By beta (market sensitivity over 5 years), Alphabet Inc.
(GOOGL) is the lower-risk stock at 1. 26β versus Newsmax, Inc. 's 1. 64β — meaning NMAX is approximately 30% more volatile than GOOGL relative to the S&P 500.
04Which is growing faster — NMAX or GOOGL?
By revenue growth (latest reported year), Newsmax, Inc.
(NMAX) is pulling ahead at 26. 4% versus 15. 1% for Alphabet Inc. (GOOGL). On earnings-per-share growth, the picture is similar: Alphabet Inc. grew EPS 34. 5% year-over-year, compared to -67. 6% for Newsmax, Inc.. Higher growth typically commands a higher valuation multiple — check whether the premium P/E or P/S is justified by the growth rate using the PEG ratio.
05Which has better profit margins — NMAX or GOOGL?
Alphabet Inc.
(GOOGL) is the more profitable company, earning 32. 8% net margin versus -42. 2% for Newsmax, Inc. — meaning it keeps 32. 8% of every revenue dollar as bottom-line profit. Operating margin tells a similar story: GOOGL leads at 32. 1% versus -40. 8% for NMAX. At the gross margin level — before operating expenses — GOOGL leads at 59. 7%, reflecting greater pricing power or product mix advantage. Stronger margins indicate durable pricing power, lower cost of revenue, or higher mix of software/services. They are one of the clearest signs of business quality.
06Which pays a better dividend — NMAX or GOOGL?
In this comparison, GOOGL (0.
2% yield) pays a dividend. NMAX does not pay a meaningful dividend and should not be held primarily for income.
07Is NMAX or GOOGL better for a retirement portfolio?
For long-horizon retirement investors, Alphabet Inc.
(GOOGL) is the stronger choice — it scores higher on the combination of lower volatility, dividend reliability, and long-term compounding (low volatility (β 1. 26), +1002% 10Y return). Newsmax, Inc. (NMAX) carries a higher beta of 1. 64 — meaning larger drawdowns in market downturns, which matters significantly when you cannot wait years for a recovery. Both have compounded well over 10 years (GOOGL: +1002%, NMAX: -92. 8%), confirming both are viable long-term holds — but the lower-volatility option typically results in less emotional selling during corrections. Retirement portfolios generally favour predictability over maximum returns. Consult a financial advisor before making allocation decisions.
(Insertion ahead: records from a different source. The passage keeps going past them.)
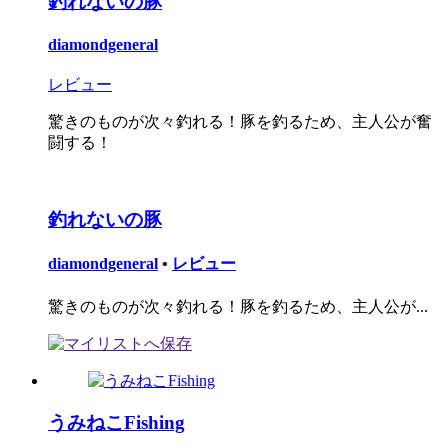
釣れないの豚
diamondgeneral
レビュー
驚きのものが次々釣れる！豚を釣るため、主人公が奮
闘する！
釣れないの豚
diamondgeneral
•
レビュー
驚きのものが次々釣れる！豚を釣るため、主人公が...
うみねこFishing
08What are the main differences between NMAX and GOOGL?
Both stocks operate in the Communication Services sector, making this a peer-level intra-sector comparison — the same macro tailwinds and headwinds will affect both.
These fundamental differences mean investors should not choose between them on a single metric — the "better stock" depends entirely on which of these characteristics aligns with your investment strategy.